━━━━━ Excerpted passage ━━━━━

Fun anecdote... I spent 6 months last year designing and implementing a 'Self-
Service' password reset portal system and password synchronisation system for
50k+ users in a large organisation, only for the organisation in question to
switch to non-expiring passwords 1 week before deployment.

Needless to say... usage of the system post deployment was almost non-
existent.

Ah well, at least I still got paid.

------
acidburnNSA
I sent in the NIST announcement to enterprise sysadmins last year as an
opportunity for improvement. They closed as wontfix. I dont blame them for
moving slow. This hopefully will move them a little.

They have a guy whose job is basically to deal with unlocks after password
changes.

━━━━━ Dataset section ━━━━━

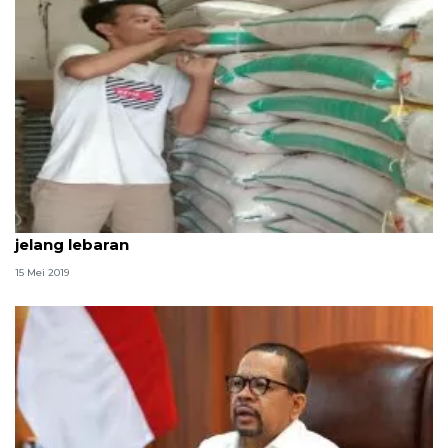
Stok komoditas pangan di Bandarlampung aman
jelang lebaran
15 Mei 2019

━━━━━

#### Task prompt
Please answer from the forum excerpt on password resets above: how long before deployment did the organization switch to non-expiring passwords?

#### Task answer
One week before deployment.